Формально каждый офицер, а равно кандидат имеет право добиваться повиновения от подчиненных силой оружия; фактически же это допустимо только в ситуации открытого бунта. Без подобного крайнего случая офицер, обнаживший шпагу против собственного сержанта, тем самым уронит свое достоинство в самую черную, несмываемую грязь. А обратиться к вышестоящим командирам с жалобой на него – значит расписаться в собственной непригодности к службе. Негодяй прекрасно знал эти неписаные правила армейской жизни и бессовестно ими пользовался, строя насмешки, подобострастные по форме и издевательские по сути. Трудно сказать, почему именно я стал мишенью его остроумия. Возможно, другие офицеры не пытались ему противодействовать, довольствуясь внешней покорностью и видимостью порядка среди солдат.
Отнюдь не христианским смирением, а только влюбленностью и смягчающим влиянием Жюли можно объяснить мое исключительное долготерпение. Недолговечное семейное счастье наполняло меня неиссякаемыми запасами доброты ко всем живым существам, не исключая отъявленных мерзавцев. К сожалению, людям свойственно принимать доброту за слабость – и как же они удивляются и возмущаются, обнаружив свою ошибку!
Я терпел смешки и ужимки за своей спиной, несправедливое угнетение молодых солдат, уклонение от службы на грани дозволенного и даже хвастовство Шатле совершенными им в прежних походах грабежами и насилиями. Успокаивал себя рассуждениями, что дурная, но неустранимая темная сторона войны существует извечно. Армия и жестокость неразделимы: так было при Цезаре, так есть сейчас.

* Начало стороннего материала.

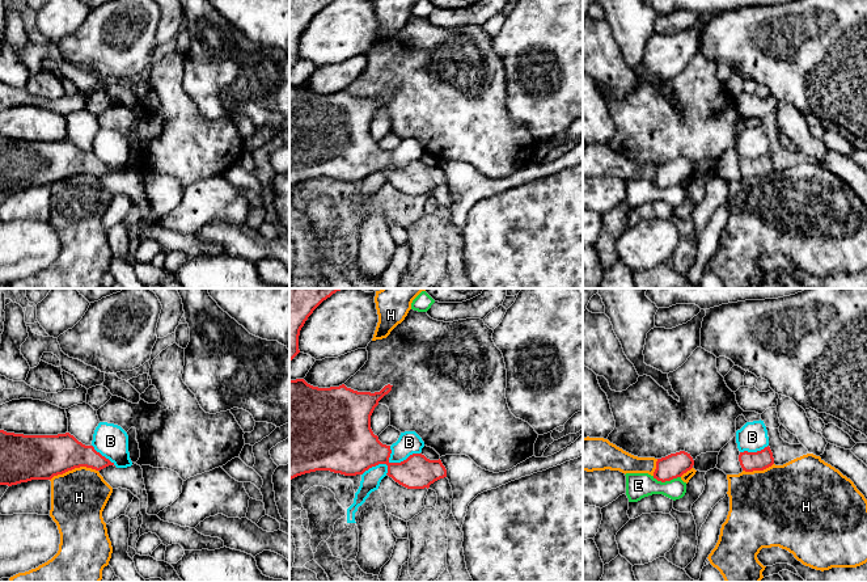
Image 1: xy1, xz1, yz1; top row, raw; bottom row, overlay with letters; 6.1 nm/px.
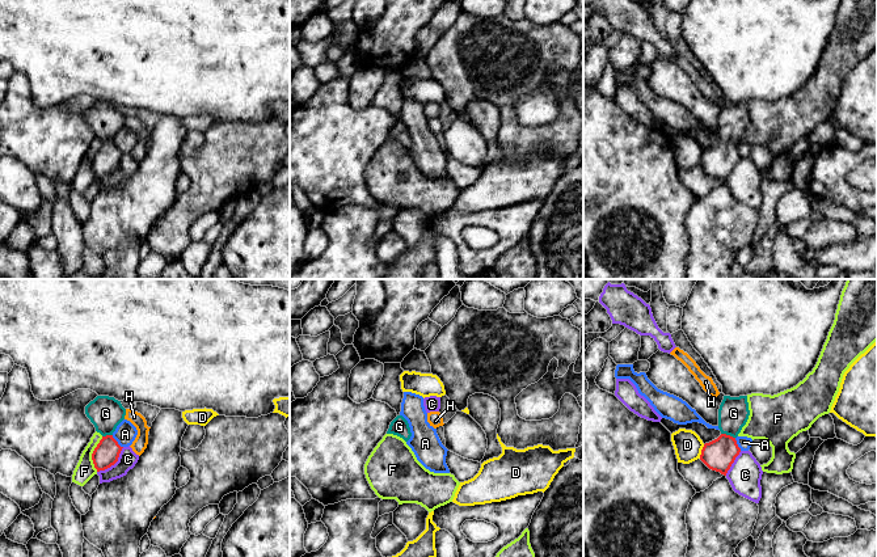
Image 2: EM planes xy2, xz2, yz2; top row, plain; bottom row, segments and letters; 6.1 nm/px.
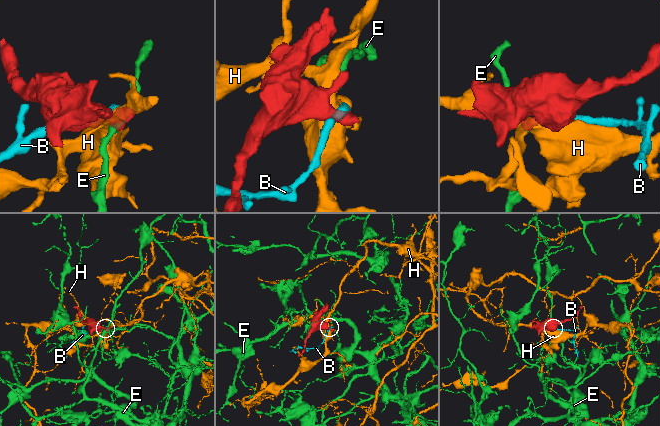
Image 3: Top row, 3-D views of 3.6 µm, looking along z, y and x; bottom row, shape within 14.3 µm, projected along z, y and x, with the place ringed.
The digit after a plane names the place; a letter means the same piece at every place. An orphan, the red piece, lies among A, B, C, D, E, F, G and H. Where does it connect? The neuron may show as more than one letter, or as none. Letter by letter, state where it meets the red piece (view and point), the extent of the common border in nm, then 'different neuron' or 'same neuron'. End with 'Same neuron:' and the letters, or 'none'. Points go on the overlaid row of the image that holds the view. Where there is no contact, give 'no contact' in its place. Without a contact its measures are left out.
A: contact xy2 (117, 442); length 100 nm; different neuron
B: contact xz1 (404, 460); length 200 nm; different neuron
C: contact xy2 (113, 464); length 220 nm; different neuron
D: contact yz2 (701, 451); length 90 nm; different neuron
E: contact yz1 (665, 480); length 180 nm; different neuron
F: contact xy2 (92, 454); length 220 nm; different neuron
G: contact yz2 (728, 435); length 90 nm; same neuron
H: contact xy1 (73, 468); length 300 nm; different neuron
Same neuron: G

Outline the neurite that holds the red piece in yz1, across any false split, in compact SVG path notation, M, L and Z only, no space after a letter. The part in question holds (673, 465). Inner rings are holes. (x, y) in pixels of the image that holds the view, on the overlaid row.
M680 451L671 454L665 457L657 459L654 478L665 482L673 478L681 477L690 471L694 465L694 460L690 454Z

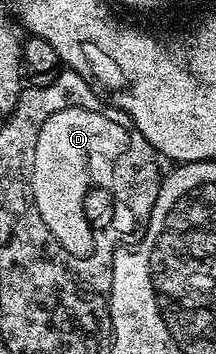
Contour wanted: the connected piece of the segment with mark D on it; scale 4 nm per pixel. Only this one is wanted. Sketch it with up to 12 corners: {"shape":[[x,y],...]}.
{"shape":[[66,108],[38,131],[33,193],[71,255],[90,258],[79,201],[110,177],[123,132]]}

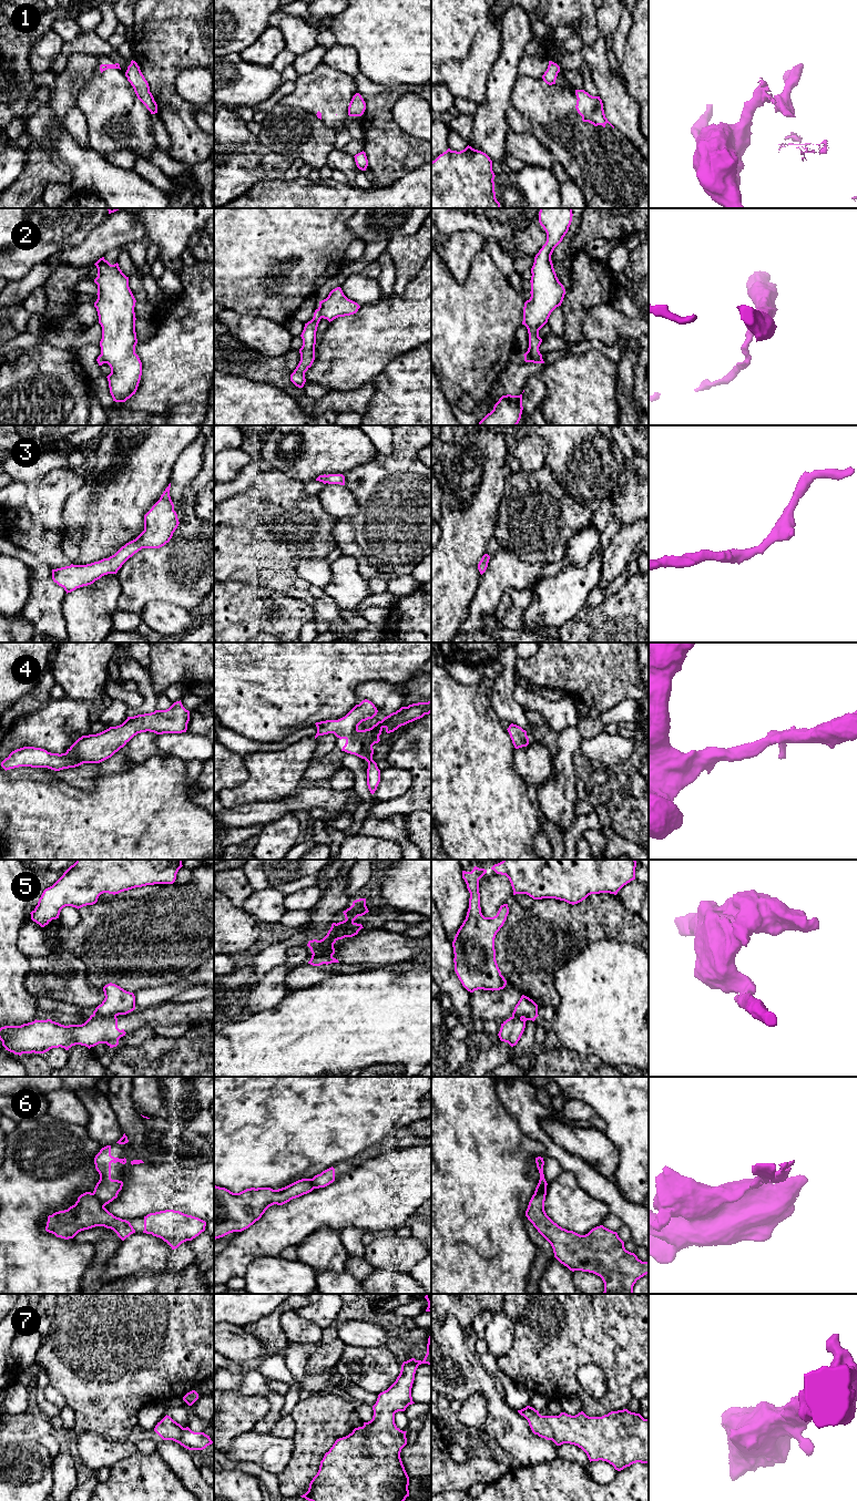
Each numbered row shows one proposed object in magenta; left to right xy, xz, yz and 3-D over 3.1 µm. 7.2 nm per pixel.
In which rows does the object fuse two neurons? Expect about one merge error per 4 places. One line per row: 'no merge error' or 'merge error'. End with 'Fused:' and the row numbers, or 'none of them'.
1: merge error
2: merge error
3: no merge error
4: no merge error
5: merge error
6: merge error
7: no merge error
Fused: 1, 2, 5, 6

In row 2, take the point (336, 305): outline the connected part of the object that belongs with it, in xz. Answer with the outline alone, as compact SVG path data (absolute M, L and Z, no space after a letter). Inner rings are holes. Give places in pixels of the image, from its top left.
M340 287L333 289L328 297L319 301L320 316L329 322L338 317L354 315L358 311L360 306L348 299Z

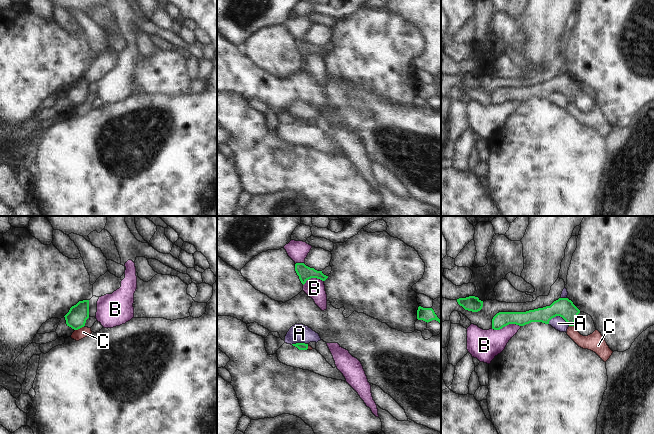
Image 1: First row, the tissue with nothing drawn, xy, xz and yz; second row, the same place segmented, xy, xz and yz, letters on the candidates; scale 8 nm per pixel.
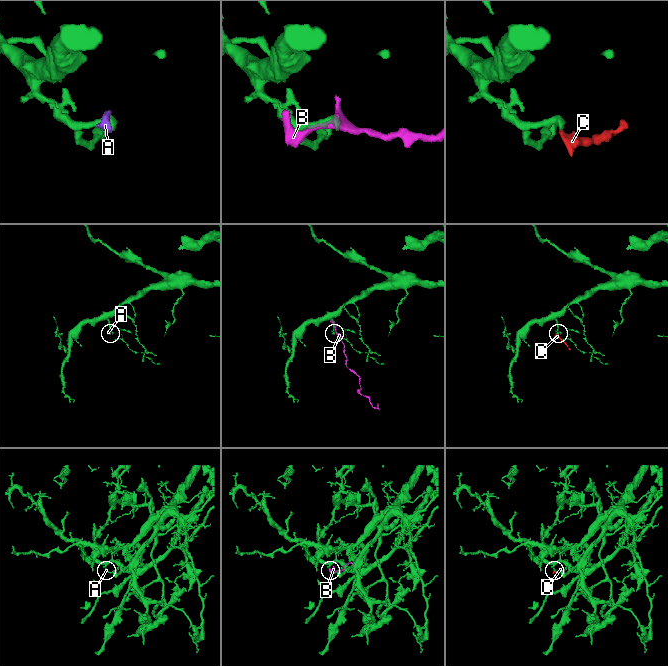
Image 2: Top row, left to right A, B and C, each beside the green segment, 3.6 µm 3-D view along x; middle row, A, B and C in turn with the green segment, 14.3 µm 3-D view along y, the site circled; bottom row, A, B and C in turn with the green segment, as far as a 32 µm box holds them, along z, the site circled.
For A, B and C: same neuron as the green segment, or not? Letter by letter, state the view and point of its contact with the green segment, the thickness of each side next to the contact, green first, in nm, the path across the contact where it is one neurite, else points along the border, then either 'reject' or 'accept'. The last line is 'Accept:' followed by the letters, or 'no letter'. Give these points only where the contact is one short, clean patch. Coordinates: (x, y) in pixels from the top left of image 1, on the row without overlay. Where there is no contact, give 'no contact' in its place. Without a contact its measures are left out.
A: yz (559, 91) | 160/100 nm | along yz (548, 97), (556, 92), (560, 92), (569, 101) | reject
B: yz (505, 101) | 120/240 nm | reject
C: xy (79, 104) | 160/90 nm | along xy (84, 101), (75, 106) | reject
Accept: no letter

Мое душевное равновесие нарушил случай.
В деревне близ военного лагеря у крестьянина пропала дочь, застенчивая чахлая девочка лет тринадцати. Ее отец пожаловался полковнику, и де Монтевилль перед строем приказал всем, кто знает что-либо о пропавшей, сообщить. Ответом было молчание, но краем глаза я уловил, как переглянулись сержант и один из его приятелей, гасконец со шрамом на щеке. Целый день меня мучили сомнения, посреди ночи я проснулся и понял – нет, не показалось. Скорее всего, труп несчастного ребенка лежал где-то в лесу под кучей хвороста, а насильники и убийцы имели все шансы остаться безнаказанными: взгляд не улика. Следующий вечер подвыпивший Шатле сам напросился на столкновение со мной.
– Сержант! Почему караулы не выставлены?!
– Вроде не наша очередь? Пускай леклеровские ставят, мы весь день на земляных работах, в дождь…
– Не тебе решать, из чьей роты караулы ставить. Через полчаса проверю – если не выставишь, потом не обижайся.
– У нас нет причин обижаться на вас, месье…
Он всегда старался оставить за собой последнее слово. Подпевалы и прихлебатели сержанта заулыбались на гражданское обращение, подчеркивающее мой недостаточный опыт по сравнению с ними, настоящими вояками, – мне было безразлично. В крайней степени гнева я становился по видимости совершенно спокоен, решения приходили сами, простые и очевидные. Ясно, что насадить этого негодяя на шпагу, как свинью на вертел, было бы правильным ее применением, но лучше действовать по-другому. Я прогулялся до деревенской кузницы, по пути одолжил у ружейного мастера десяток мушкетных пуль, сплющил их молотком на наковальне, проделал дырки и туго нанизал пули на крепкий кованый гвоздь. Получилась хорошая свинчатка больше фунта весом, удобно поместившаяся в кулаке.